By Michael Lyle, Nevada Current
This piece was originally published in the Nevada Current.

Jimmy Kimmel’s indefinite suspension from his late night television job after a Trump administration official publicly urged ABC and its parent company Disney to “take action on Kimmel” prompted warnings of government censorship from several quarters Thursday, including congressional Democrats, former President Barack Obama, and, closer to home, the ACLU of Nevada, and Nevada Democratic Sen. Jacky Rosen.

Athar Haseebullah, executive director of the ACLU of Nevada, along with the civil liberties nonprofit’s legal director Chris Peterson, took to a social media broadcast Thursday to fold the Kimmel issue into the many recent efforts to chill free speech.

The Nevada organization normally focuses on “dire and grave threats” to the rights of Nevadans, Haseebullah noted, but the network yanking Kimmel from his show after being urged to act by Federal Communications Commission Chair Brendan Carr “raises a series of issues.”

The late night host on Monday commented on the Republican response to the death of Republican activist and influencer Charlie Kirk during his opening monologue.

“We hit some new lows over the weekend with the MAGA Gang desperately trying to characterize this kid who murdered Charlie Kirk as anything other than one of them and doing everything they can to score political points from it,” he said at the time.

Carr, the Trump-appointed chair of the Federal Communications Commission, an independent agency that regulates various communication platforms like broadcast, told a right-wing commentator that “These companies can find ways to take action on Kimmel, or there is going to be additional work for the FCC ahead.”

Haseebullah said Kimmel’s monologue wasn’t “bombastic” and didn’t use obscene or prohibitive language that could result in an FCC fine.

“He never called for a threat, he never broke a First Amendment rule.
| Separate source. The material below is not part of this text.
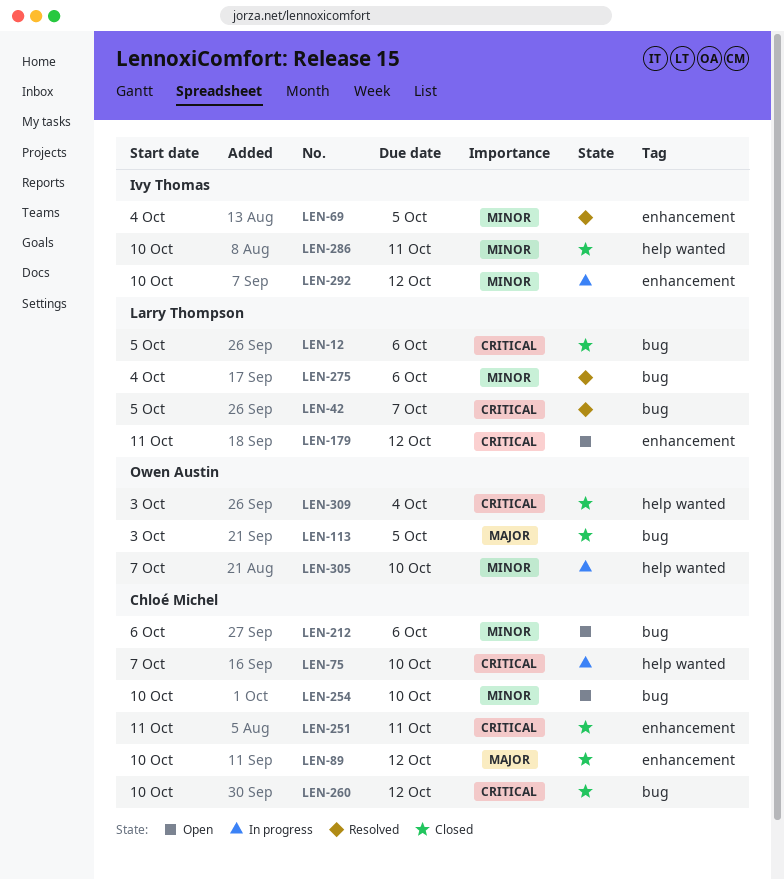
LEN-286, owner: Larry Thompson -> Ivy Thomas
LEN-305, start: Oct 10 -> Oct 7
He never violated a free speech principle,” he said. “This is basically saying ‘we don’t like what he said, let’s cancel him.’”

After Carr urged ABC to “take action,” Nexstar Media Group, one of the nation’s largest owners or local TV stations, announced its ABC affiliates would be preempting Kimmel’s show “for the foreseeable future.”

ABC subsequently yanked Kimmel from the air.

Nexstar is currently in the process of a $6.2 billion merger with a media company called Tegna, a deal that will require approval from the FCC.

“You have a government official who’s in charge of potentially approving an FCC deal that’s $6 billion,” Haseebullah said, adding the FCC was “potentially shutting down that type of communication by issuing veiled threats.”

Peterson, the legal director for the ACLU of Nevada, said ABC’s decision to pull content wouldn’t normally raise any flags.

“They’re a private company and they can choose what they want to do,” he said. “But if you start following the links – I don’t think this administration is being subtle about it – back to what’s going on here, where the source was for this pulling, then you start having First Amendment chilling.”

Democratic U.S. Sen. Jacky Rosen sent a letter Thursday asking Senate Commerce Committee Chairman Ted Cruz to hold a hearing to investigate Carr’s “threat to revoke public broadcasting licenses under its public interest authority in order to compel networks to censor programming with which he disagrees.”

“The government censoring speech it disagrees with is what happens in dictatorships, not democracies,” Rosen, a member of the Commerce Committee, said in a statement announcing the letter. “This isn’t about whether someone likes Jimmy Kimmel’s jokes or not; it is about the fact that every American has the right to speak without government interference.”

The ACLU’s virtual discussion Thursday comes amid a flurry of actions in the aftermath of Kirk’s death that are prompting people to question what qualifies as attacks on free speech.

A number of Nevadans have been dismissed or reprimanded for social media posts about Kirk’s death, raising questions about whether being terminated or suspended for posting on private social media is a violation of individual rights.

Not wanting to give specific legal advice, Haseebullah and Peterson spoke more broadly about employee rights to free speech, which they characterized as a gray area that depends on a variety of factors.

Some of the variables include whether an employee works for a private company versus a government entity.

“The ultimate qualifier for all of this is if you’re part of a union, and that union has signed a collective bargaining agreement that includes a portion with respect to speech,” Haseebullah said.

Peters added in those cases, “go check your contract.”

Censorship and attacks on free speech isn’t anything new, Haseebullah said, noting as an example crackdowns on people protesting against Israel’s actions against the people in Palestine, including blocking food and aid relief to Gaza, as well as Congress continuing to provide billions of dollars in military aid to Israel.

“We know there’s been censorship for a number of years on different issues,” Haseebullah said. “We’ve seen that happening for a while. But since January, it seems like it’s exploded.”

While flying home for the United Kingdom, Donald Trump Thursday praised Carr, and complained about TV network coverage of him and his presidency, saying “maybe their licence should be taken away.”